_Data shown:_
========

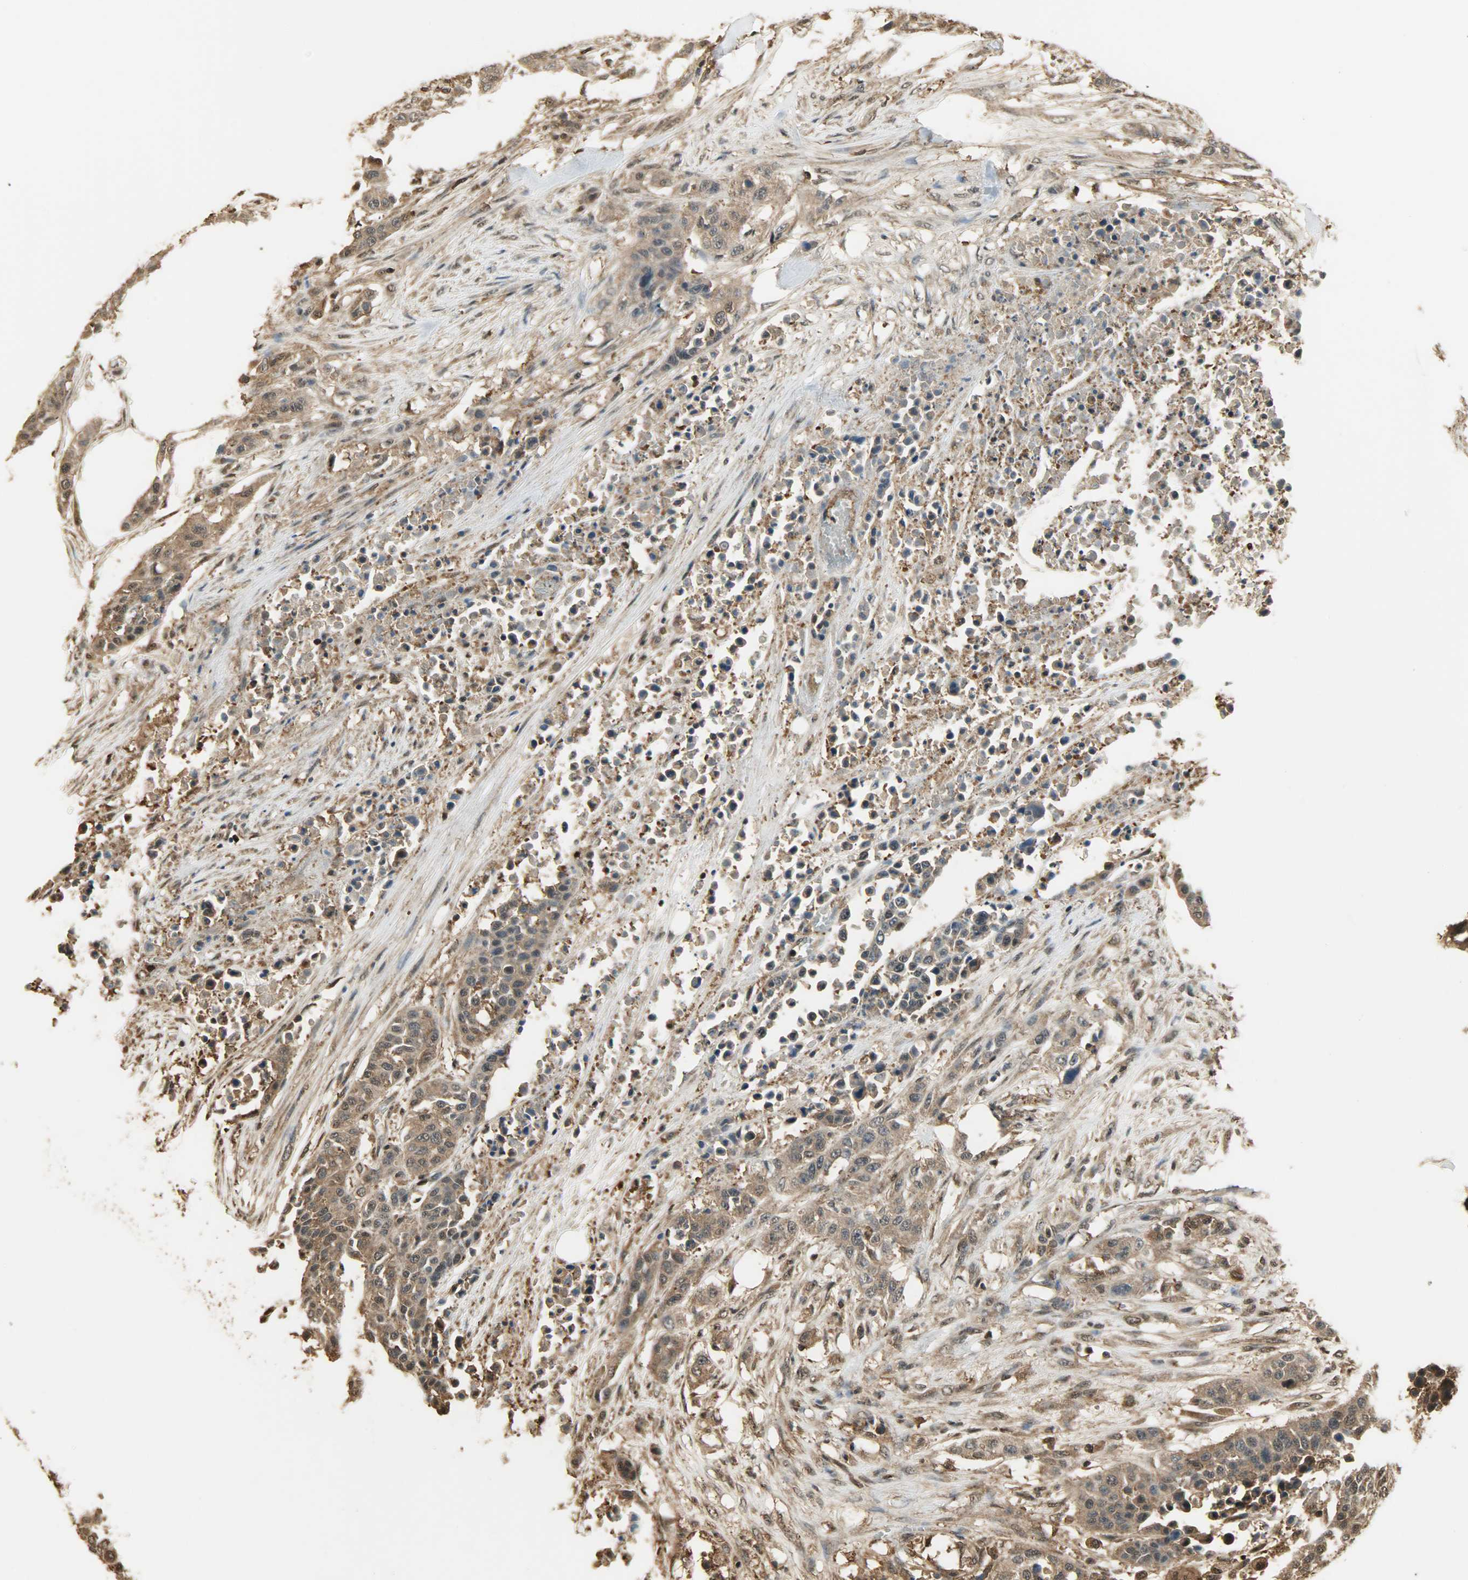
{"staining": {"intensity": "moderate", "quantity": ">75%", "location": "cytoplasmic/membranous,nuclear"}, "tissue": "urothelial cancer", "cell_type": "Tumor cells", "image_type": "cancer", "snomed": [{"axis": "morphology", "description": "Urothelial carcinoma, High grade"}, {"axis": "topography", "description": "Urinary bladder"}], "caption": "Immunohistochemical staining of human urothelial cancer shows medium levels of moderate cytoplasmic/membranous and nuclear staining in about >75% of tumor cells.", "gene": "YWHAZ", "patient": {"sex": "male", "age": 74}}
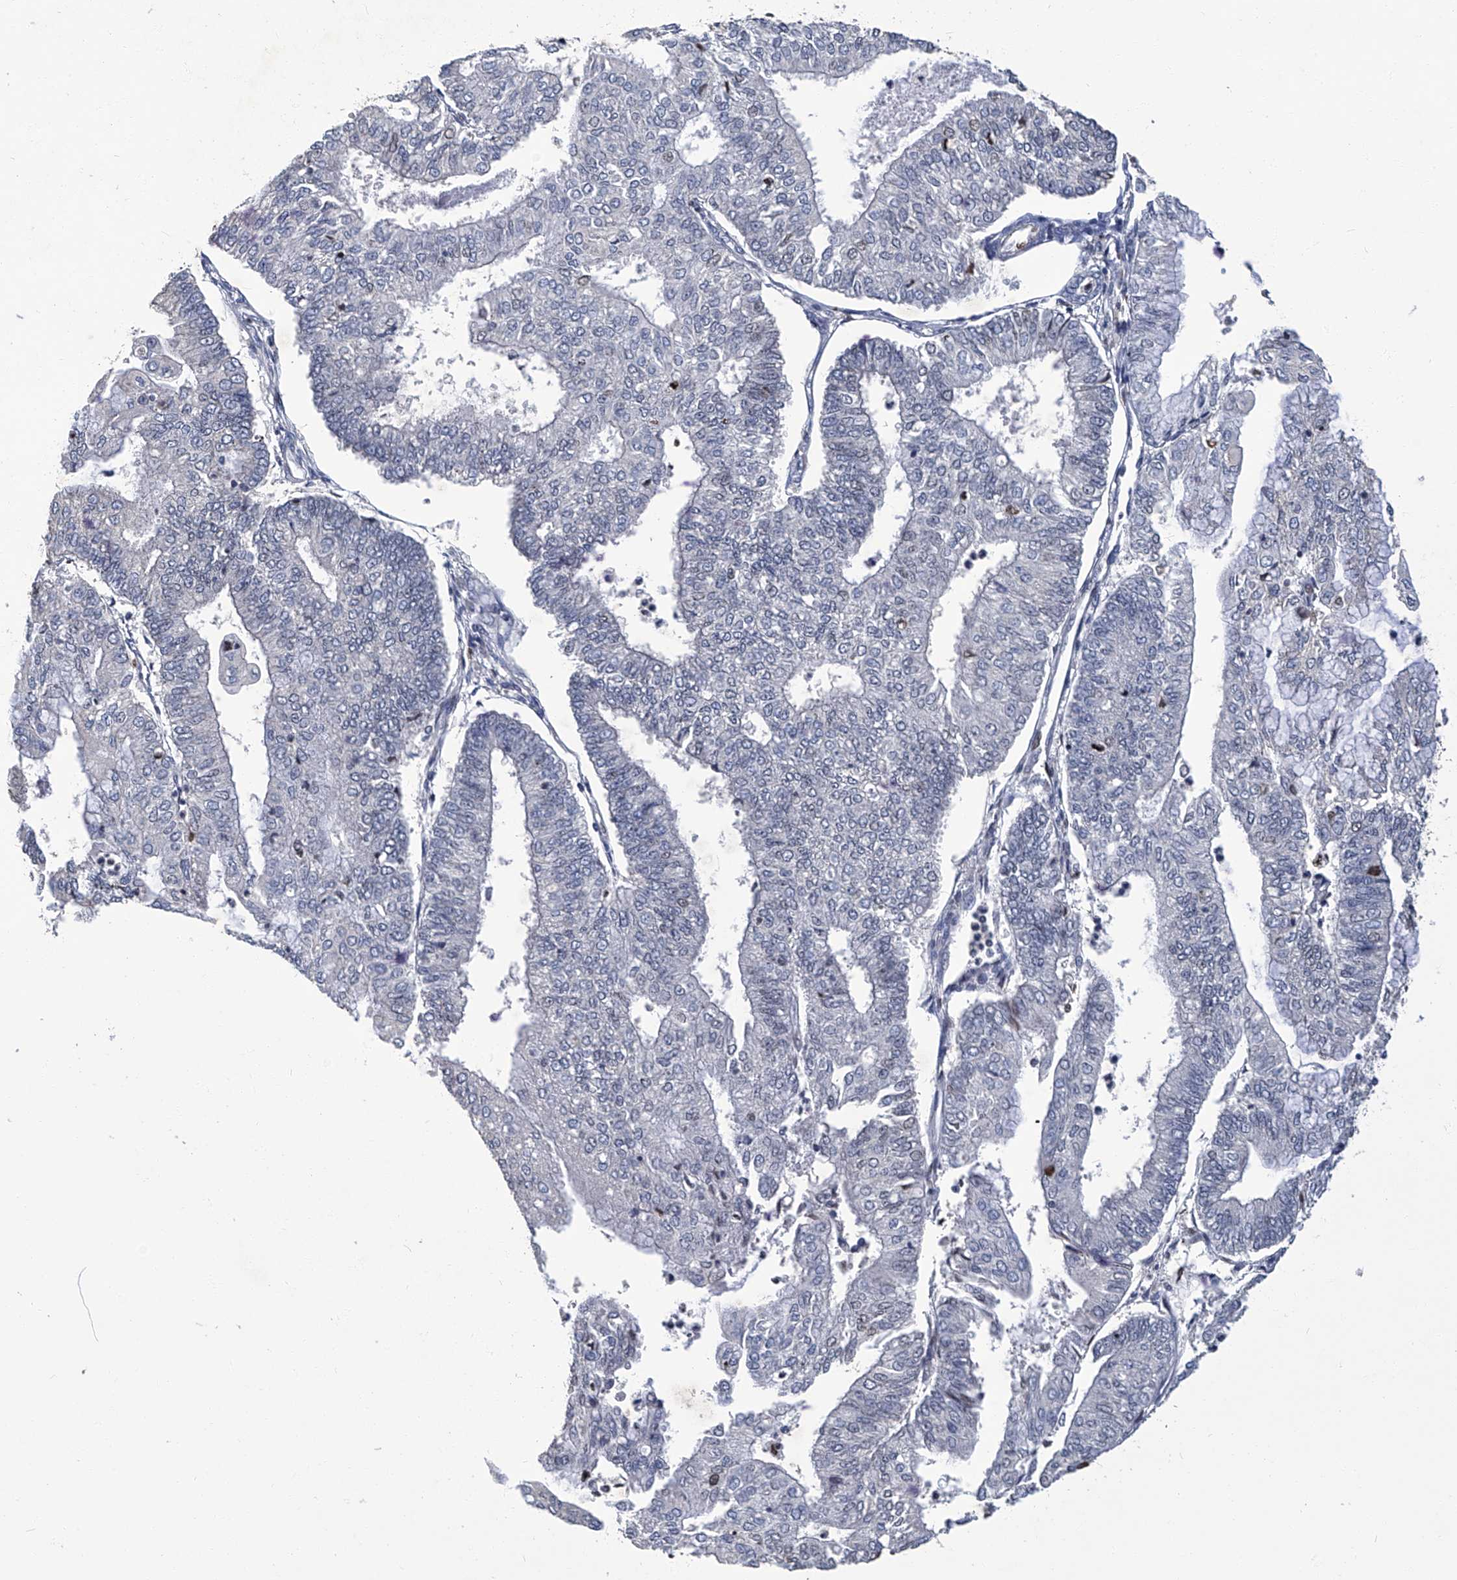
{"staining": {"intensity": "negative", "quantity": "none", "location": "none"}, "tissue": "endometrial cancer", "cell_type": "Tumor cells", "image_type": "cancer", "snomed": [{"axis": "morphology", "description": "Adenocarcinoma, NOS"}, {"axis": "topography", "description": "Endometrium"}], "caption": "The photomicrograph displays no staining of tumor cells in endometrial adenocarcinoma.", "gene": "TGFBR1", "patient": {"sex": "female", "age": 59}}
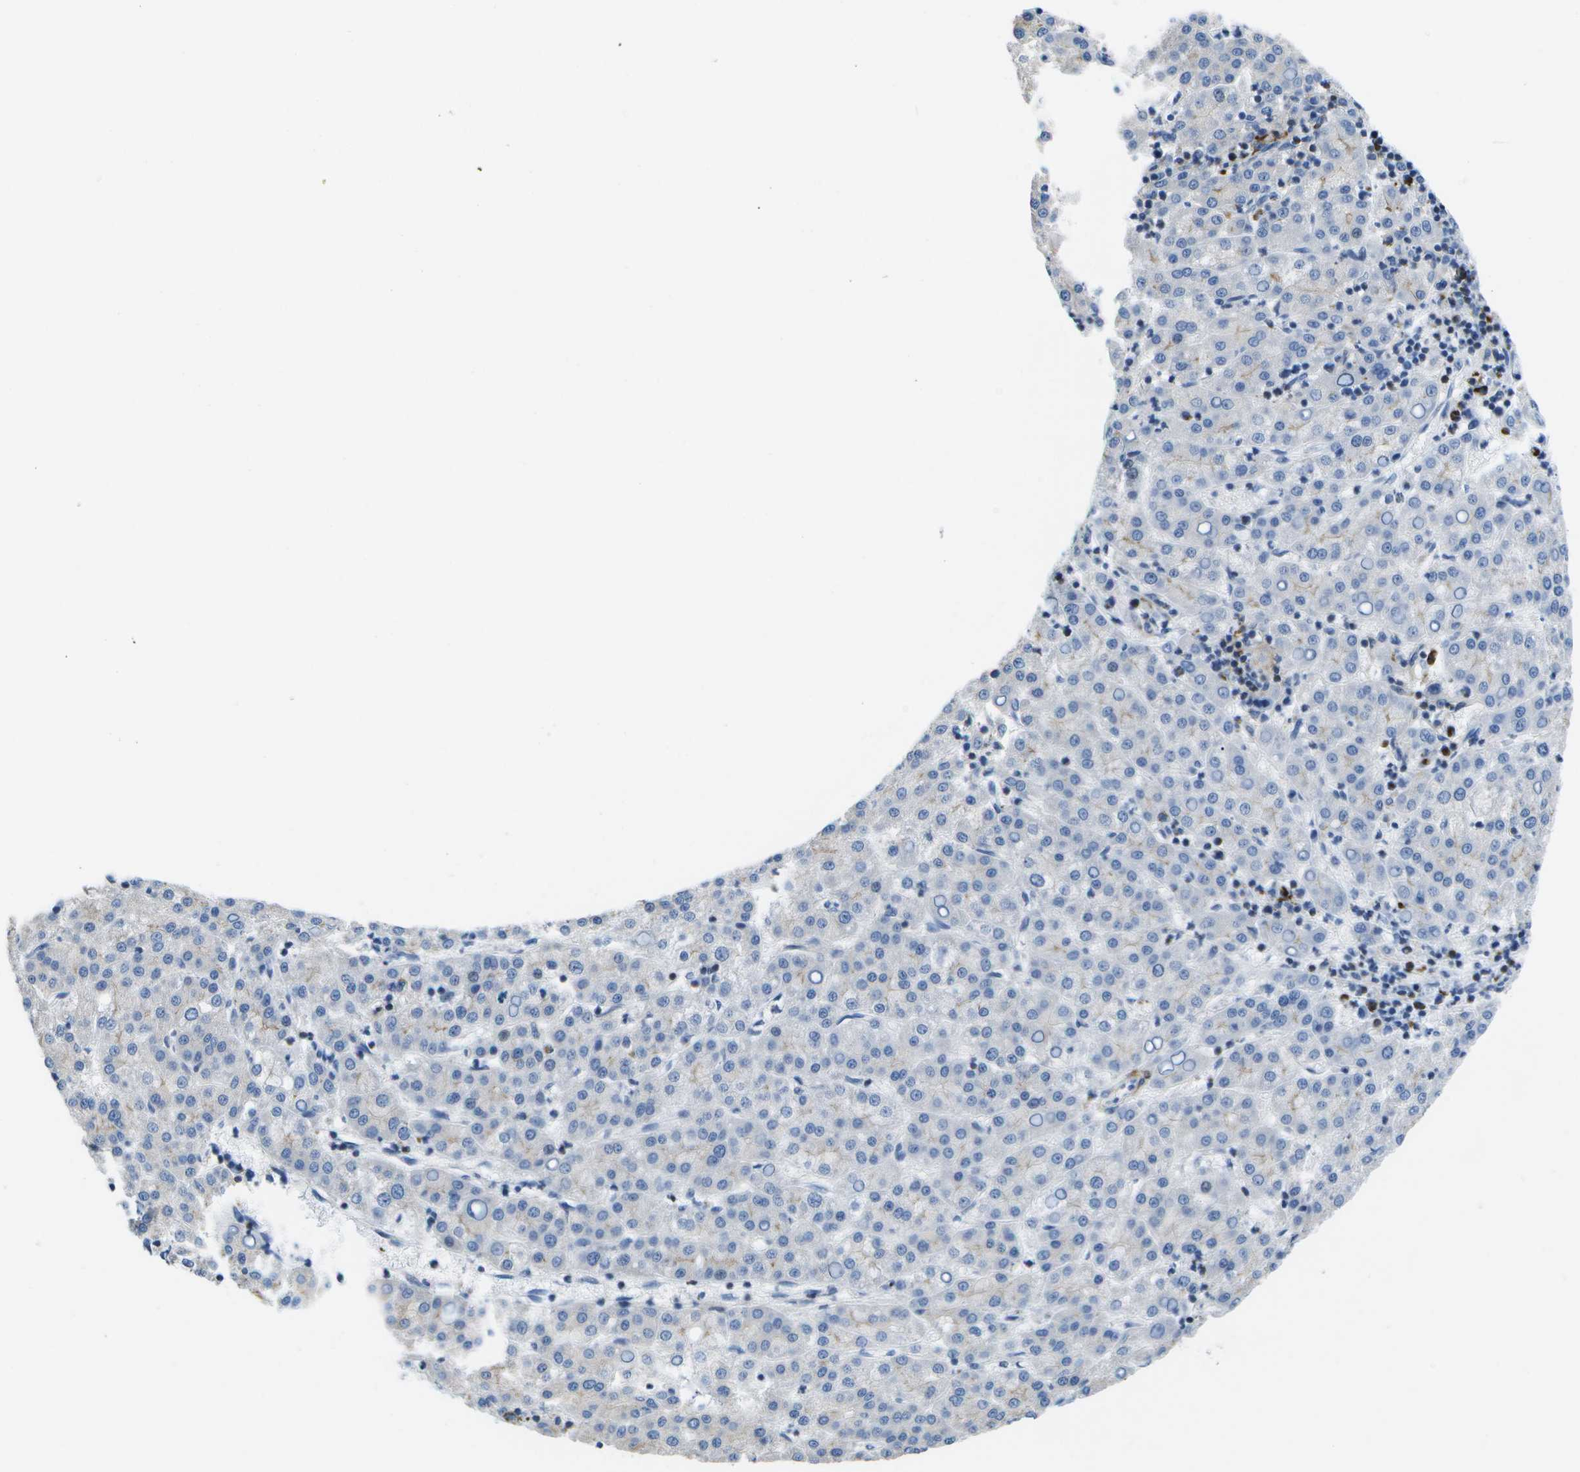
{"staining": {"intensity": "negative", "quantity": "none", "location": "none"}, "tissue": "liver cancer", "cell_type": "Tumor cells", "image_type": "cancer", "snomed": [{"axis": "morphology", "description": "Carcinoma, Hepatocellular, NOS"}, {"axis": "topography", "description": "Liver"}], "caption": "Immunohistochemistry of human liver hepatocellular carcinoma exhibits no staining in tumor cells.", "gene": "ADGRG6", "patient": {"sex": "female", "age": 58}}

========

_Task details:_ Return, exactly as they stand, all of the lines above, but not the pictures.

_Task output:_
{"staining": {"intensity": "moderate", "quantity": ">75%", "location": "cytoplasmic/membranous,nuclear"}, "tissue": "urothelial cancer", "cell_type": "Tumor cells", "image_type": "cancer", "snomed": [{"axis": "morphology", "description": "Urothelial carcinoma, High grade"}, {"axis": "topography", "description": "Urinary bladder"}], "caption": "Immunohistochemical staining of human urothelial cancer shows medium levels of moderate cytoplasmic/membranous and nuclear staining in about >75% of tumor cells.", "gene": "YWHAZ", "patient": {"sex": "male", "age": 74}}
{"staining": {"intensity": "negative", "quantity": "none", "location": "none"}, "tissue": "endometrial cancer", "cell_type": "Tumor cells", "image_type": "cancer", "snomed": [{"axis": "morphology", "description": "Adenocarcinoma, NOS"}, {"axis": "topography", "description": "Endometrium"}], "caption": "The photomicrograph displays no staining of tumor cells in endometrial adenocarcinoma.", "gene": "TGFBR1", "patient": {"sex": "female", "age": 59}}
{"staining": {"intensity": "negative", "quantity": "none", "location": "none"}, "tissue": "liver cancer", "cell_type": "Tumor cells", "image_type": "cancer", "snomed": [{"axis": "morphology", "description": "Carcinoma, Hepatocellular, NOS"}, {"axis": "topography", "description": "Liver"}], "caption": "Immunohistochemistry of human liver hepatocellular carcinoma exhibits no staining in tumor cells.", "gene": "ADGRG6", "patient": {"sex": "female", "age": 58}}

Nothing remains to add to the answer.